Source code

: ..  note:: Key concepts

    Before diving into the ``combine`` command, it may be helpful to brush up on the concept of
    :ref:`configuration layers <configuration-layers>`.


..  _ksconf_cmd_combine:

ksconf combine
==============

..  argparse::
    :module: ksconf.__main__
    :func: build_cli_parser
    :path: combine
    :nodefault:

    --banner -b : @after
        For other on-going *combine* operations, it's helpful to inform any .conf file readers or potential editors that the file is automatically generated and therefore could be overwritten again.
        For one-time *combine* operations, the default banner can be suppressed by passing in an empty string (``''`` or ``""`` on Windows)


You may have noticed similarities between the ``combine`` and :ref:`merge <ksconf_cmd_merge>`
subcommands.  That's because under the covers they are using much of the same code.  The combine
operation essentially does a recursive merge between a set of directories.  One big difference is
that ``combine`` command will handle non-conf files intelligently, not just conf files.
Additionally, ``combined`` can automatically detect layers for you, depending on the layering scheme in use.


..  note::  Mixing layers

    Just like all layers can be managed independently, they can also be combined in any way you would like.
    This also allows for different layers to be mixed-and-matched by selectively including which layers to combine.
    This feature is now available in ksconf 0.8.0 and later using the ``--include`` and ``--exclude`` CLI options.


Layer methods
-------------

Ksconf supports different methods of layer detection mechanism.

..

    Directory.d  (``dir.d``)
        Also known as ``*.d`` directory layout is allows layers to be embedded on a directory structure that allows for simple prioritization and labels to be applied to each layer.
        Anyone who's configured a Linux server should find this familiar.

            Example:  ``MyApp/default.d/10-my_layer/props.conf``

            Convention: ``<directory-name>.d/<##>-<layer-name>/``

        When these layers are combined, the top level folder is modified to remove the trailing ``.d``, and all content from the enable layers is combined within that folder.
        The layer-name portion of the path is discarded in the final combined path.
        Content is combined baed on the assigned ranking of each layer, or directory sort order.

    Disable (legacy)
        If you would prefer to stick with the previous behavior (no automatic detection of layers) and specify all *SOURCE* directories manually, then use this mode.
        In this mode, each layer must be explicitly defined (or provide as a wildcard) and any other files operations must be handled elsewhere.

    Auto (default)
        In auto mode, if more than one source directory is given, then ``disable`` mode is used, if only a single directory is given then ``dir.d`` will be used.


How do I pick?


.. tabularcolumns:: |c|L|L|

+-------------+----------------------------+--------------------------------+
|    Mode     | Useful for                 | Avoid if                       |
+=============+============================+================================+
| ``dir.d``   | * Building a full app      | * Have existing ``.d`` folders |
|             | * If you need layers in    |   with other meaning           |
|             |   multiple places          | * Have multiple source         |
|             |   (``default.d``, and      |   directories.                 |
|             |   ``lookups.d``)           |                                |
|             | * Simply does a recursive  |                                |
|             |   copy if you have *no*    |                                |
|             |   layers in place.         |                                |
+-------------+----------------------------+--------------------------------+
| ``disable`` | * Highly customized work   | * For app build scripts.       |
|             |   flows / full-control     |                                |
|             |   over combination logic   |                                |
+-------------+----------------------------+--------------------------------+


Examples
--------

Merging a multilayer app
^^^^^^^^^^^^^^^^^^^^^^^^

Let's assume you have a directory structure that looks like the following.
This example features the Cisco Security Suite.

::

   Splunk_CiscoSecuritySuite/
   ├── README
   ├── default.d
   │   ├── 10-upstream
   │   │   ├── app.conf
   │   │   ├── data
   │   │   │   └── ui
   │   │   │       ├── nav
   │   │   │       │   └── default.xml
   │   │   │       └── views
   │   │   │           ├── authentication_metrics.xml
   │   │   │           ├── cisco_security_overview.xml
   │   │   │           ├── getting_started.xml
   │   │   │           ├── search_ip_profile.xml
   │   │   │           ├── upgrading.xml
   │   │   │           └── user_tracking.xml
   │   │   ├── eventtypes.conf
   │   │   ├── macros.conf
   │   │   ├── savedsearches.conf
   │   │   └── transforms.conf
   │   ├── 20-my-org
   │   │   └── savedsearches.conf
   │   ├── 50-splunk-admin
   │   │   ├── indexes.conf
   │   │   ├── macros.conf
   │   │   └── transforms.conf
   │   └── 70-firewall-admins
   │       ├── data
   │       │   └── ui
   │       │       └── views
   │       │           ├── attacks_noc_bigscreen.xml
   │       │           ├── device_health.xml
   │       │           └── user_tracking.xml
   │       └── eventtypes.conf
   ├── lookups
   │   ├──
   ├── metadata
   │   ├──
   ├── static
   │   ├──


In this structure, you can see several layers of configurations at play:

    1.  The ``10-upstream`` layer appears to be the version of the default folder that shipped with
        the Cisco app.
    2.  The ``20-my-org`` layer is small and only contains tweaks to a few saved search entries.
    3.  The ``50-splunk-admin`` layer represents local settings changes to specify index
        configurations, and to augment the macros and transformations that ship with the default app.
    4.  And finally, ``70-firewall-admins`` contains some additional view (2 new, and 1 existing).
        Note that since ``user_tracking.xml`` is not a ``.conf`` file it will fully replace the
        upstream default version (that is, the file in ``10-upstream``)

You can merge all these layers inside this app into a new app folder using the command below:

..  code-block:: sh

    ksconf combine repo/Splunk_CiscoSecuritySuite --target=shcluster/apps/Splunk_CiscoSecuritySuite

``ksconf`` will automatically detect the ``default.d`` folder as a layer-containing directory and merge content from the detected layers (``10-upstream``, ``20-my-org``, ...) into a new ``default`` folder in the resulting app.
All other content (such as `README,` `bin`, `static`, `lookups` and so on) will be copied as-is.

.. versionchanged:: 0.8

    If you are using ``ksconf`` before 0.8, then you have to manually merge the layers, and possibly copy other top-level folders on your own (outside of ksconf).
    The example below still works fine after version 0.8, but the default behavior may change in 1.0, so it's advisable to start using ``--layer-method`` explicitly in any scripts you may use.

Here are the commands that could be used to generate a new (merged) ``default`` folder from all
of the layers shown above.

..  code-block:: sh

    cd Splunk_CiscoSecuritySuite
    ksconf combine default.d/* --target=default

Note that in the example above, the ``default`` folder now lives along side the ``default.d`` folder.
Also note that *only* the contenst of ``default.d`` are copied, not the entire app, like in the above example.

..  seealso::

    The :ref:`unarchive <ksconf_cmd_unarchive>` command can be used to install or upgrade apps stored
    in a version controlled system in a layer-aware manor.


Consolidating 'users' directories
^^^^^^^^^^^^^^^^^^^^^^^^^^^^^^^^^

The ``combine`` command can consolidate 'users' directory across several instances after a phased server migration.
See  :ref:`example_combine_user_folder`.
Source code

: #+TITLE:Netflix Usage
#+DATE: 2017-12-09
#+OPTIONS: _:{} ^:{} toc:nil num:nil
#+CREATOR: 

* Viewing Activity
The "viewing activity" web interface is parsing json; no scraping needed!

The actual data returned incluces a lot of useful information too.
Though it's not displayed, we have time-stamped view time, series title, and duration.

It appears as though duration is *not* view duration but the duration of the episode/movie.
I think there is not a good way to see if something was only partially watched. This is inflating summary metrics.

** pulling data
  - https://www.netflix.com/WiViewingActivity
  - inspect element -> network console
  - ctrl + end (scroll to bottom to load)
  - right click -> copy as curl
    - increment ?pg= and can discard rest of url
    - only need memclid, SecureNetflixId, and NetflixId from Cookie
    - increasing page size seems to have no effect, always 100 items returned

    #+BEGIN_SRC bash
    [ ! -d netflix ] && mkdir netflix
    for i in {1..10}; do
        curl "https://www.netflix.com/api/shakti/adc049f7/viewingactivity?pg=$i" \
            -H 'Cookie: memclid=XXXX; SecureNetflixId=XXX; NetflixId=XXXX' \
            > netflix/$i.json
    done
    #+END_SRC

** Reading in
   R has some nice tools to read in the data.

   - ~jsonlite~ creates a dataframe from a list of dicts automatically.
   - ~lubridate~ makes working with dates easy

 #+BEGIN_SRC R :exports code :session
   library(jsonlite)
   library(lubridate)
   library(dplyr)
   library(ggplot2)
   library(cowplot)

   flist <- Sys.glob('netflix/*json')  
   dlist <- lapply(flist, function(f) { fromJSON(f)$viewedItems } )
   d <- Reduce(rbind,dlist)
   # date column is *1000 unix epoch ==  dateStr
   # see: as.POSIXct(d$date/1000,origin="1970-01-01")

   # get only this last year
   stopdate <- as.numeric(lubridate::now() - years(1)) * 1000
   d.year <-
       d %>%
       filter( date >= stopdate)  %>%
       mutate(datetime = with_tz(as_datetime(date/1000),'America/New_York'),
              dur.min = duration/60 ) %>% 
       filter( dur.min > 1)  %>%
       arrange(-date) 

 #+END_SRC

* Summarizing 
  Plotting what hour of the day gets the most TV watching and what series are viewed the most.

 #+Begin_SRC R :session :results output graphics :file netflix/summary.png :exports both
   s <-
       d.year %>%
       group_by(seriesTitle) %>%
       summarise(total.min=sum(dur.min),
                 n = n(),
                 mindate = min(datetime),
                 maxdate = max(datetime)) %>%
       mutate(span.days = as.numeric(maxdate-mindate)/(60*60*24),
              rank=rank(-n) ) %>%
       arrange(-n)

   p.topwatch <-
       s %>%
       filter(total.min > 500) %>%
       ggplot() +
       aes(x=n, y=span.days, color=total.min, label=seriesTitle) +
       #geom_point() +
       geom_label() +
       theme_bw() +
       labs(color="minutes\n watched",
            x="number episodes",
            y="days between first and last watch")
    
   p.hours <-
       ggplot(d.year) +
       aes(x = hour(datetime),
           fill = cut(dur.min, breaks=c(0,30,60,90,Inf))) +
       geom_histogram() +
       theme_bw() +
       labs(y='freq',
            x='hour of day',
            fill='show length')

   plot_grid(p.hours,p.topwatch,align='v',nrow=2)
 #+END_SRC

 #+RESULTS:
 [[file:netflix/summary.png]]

▶ **AIM OF THE EXERCISE**
Check each line above for the word "between", and copy the lines where it appears.

▶ **ANSWER TO THIS PROBLEM**
You may have noticed similarities between the ``combine`` and :ref:`merge <ksconf_cmd_merge>`
operation essentially does a recursive merge between a set of directories.  One big difference is
            y="days between first and last watch")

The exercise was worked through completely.